走るリアル 「アウトラン」 プロジェクト
抜けるようなセガブルーの空の下、あのココナッツビーチをどこまでも走り抜けてゆきたい......という夢を実現するためかどうかは分かりませんが、アーティスト Garnet Hertz 氏がリアル「OutRun」プロジェクトに取り組んでいます。実現といっても、金髪美女を助手席にフェラーリ・テスタロッサ 的な赤いスポーツカーで西海岸を走るなどという安直な方法を採らないのがアーティストのアーティストたる所以。1986年の原体験をきわめて忠実に再現するため(?)、電動三輪車を組み込んだアーケード筐体をハンドルやシフトノブもそのまま本当に走らせます。
さらに恐ろしいのは、ARやGPS技術を使って実際の道を「アウトラン」化すること。専用に開発した iPhoneアプリを使い、ナビゲーション地図や カメラで撮影した前方の光景から画像認識で消失点を割り出すといった方法で画面は80年代アーケードゲームそのものの疑似3D、でもその通りに走れば正しく現実世界を移動できるという仕掛けです。
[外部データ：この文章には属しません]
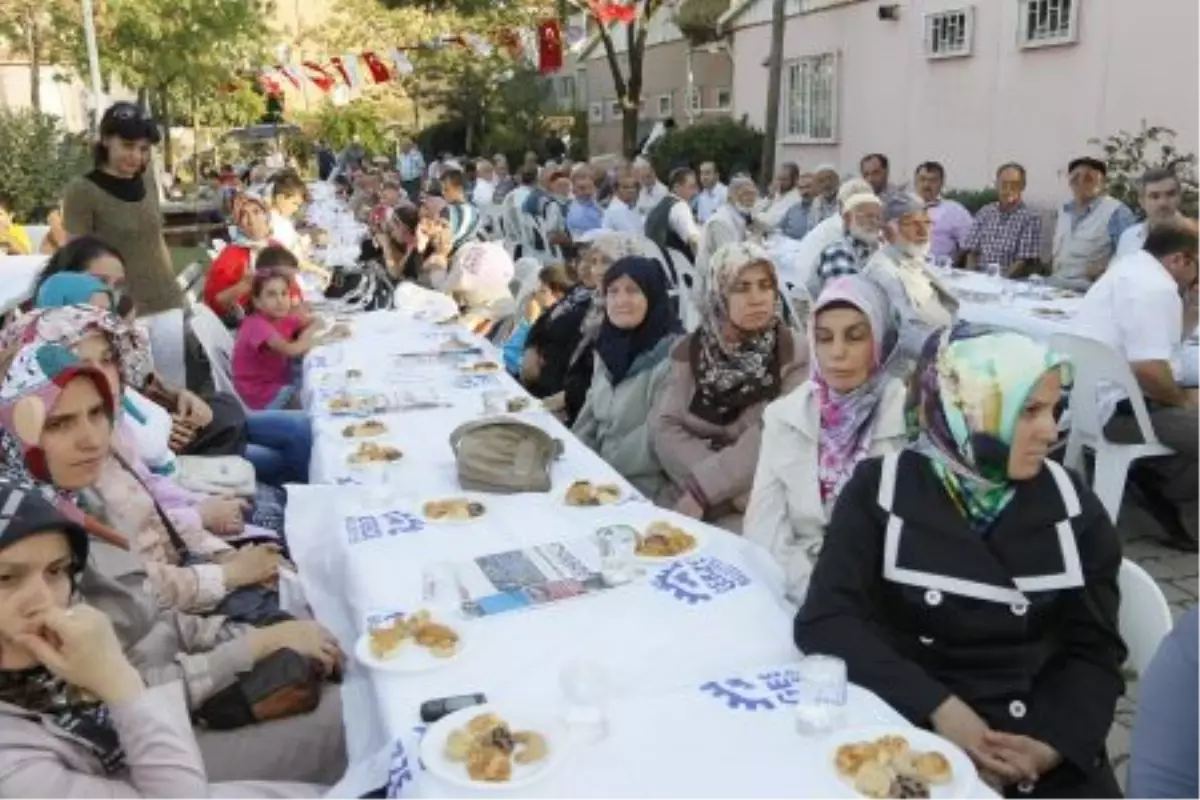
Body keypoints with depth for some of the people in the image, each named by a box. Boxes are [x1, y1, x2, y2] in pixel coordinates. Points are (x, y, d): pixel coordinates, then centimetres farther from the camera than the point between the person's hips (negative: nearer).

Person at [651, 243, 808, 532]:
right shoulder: (691, 349, 7)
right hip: (685, 495, 4)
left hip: (757, 508, -3)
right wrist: (706, 477, -16)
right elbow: (665, 425, -2)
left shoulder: (796, 357, -4)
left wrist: (703, 491, -18)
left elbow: (771, 441, -13)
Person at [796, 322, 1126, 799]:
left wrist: (1052, 745, -14)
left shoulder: (1071, 505, 4)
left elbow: (1095, 652, 3)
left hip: (1043, 751, 2)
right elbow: (825, 621, -12)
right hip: (910, 735, -2)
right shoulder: (880, 490, -4)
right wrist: (938, 708, -21)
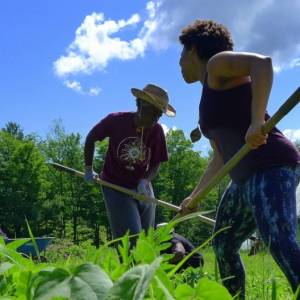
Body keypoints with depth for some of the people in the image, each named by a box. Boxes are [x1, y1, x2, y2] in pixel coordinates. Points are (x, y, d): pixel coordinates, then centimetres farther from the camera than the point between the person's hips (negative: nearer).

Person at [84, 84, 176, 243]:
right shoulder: (116, 120, -15)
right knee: (131, 240, -14)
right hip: (116, 188, -4)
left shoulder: (157, 130, -7)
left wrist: (145, 180, -19)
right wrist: (89, 169, 3)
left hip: (142, 189, 4)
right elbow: (91, 138, 1)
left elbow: (156, 164, 0)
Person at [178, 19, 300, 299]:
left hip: (270, 167, -10)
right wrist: (194, 196, 35)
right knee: (223, 245, 17)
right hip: (247, 177, 10)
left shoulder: (216, 63, -1)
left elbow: (262, 62, -22)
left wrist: (256, 122, -31)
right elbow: (220, 157, 30)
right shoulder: (210, 97, 26)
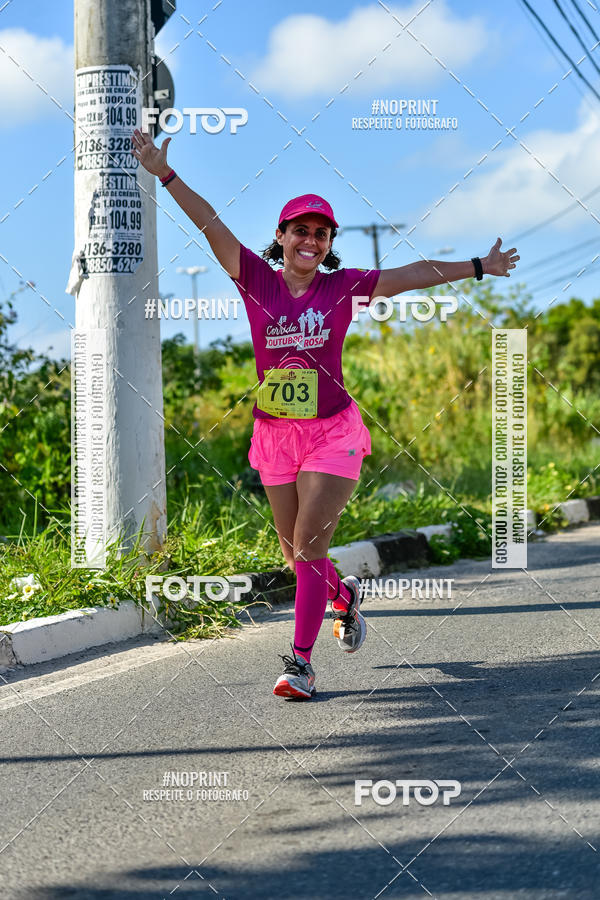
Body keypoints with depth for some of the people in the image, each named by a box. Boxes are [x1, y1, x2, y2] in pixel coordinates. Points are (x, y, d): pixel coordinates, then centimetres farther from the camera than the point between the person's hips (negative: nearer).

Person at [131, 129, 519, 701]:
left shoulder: (342, 286, -2)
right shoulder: (257, 280, -2)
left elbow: (413, 275, 5)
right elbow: (210, 225, -8)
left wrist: (478, 267, 10)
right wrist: (165, 175, -14)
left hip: (332, 432, -2)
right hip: (275, 434, 2)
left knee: (309, 545, -10)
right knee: (293, 551, 12)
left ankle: (300, 662, -5)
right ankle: (344, 595, 44)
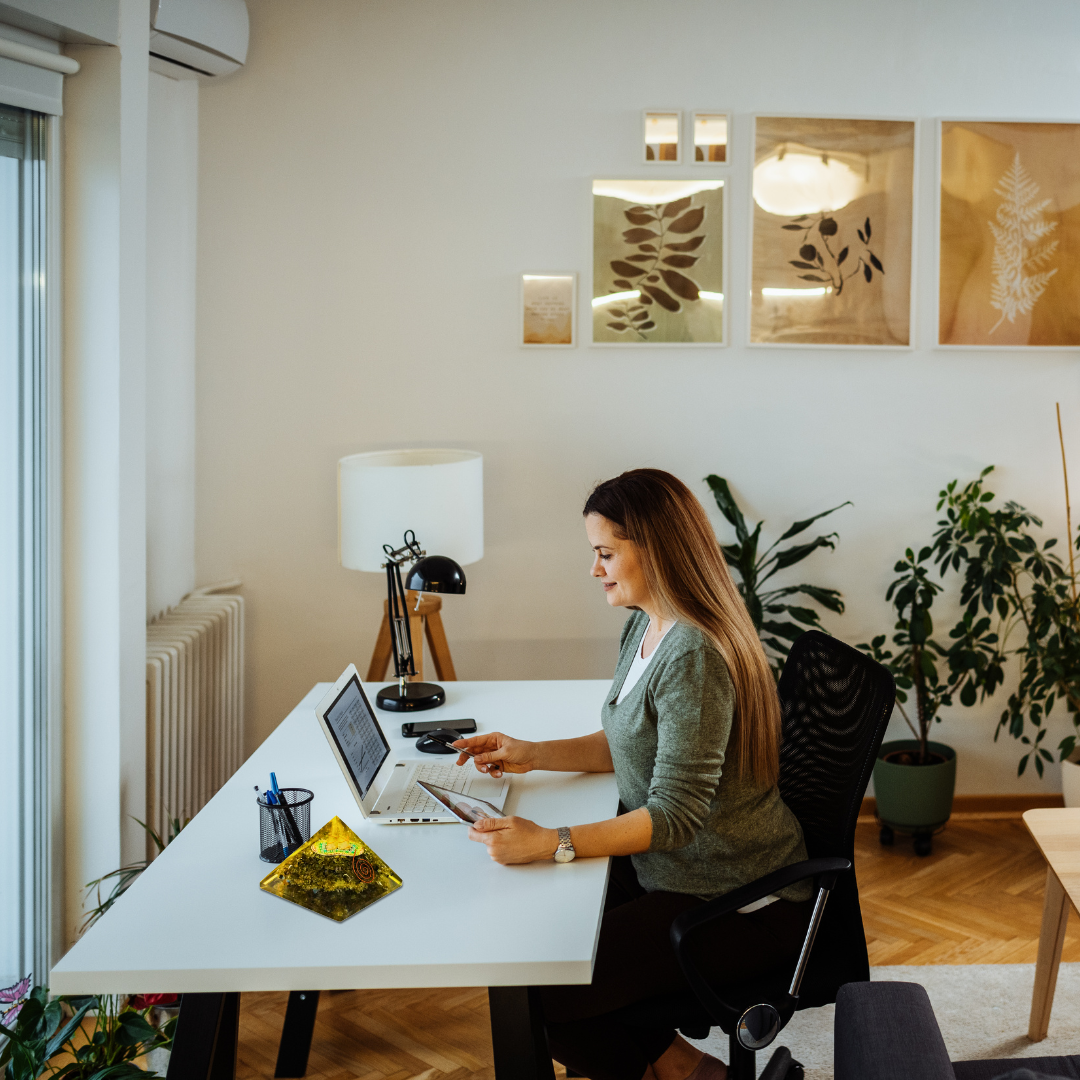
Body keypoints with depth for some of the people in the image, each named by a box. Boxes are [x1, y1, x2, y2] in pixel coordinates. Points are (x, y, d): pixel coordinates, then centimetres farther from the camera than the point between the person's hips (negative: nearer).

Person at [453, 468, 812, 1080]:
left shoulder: (693, 657, -26)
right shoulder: (646, 628, 6)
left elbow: (676, 815, -28)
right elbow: (632, 743, 17)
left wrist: (551, 844, -33)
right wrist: (533, 755, 6)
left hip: (739, 908, -10)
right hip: (670, 872, 10)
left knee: (538, 997, -13)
「カーラジオ」から流れるのはもちろんMAGICAL SOUND SHOWER, SPLASH WAVE, PASSING BREEZE。
続きには「アウトラン化」アプリのテスト映像を掲載。夢を現実にするかわりに現実を夢にするとでもいうべきか、AR技術の行く末が恐ろしくなるプロジェクトです。メガネ型ディスプレイが普及したころには他人がスライムに見えている脳内勇者、人混みが雑兵の群れに見えている脳内武将が社会問題になっているかもしれません。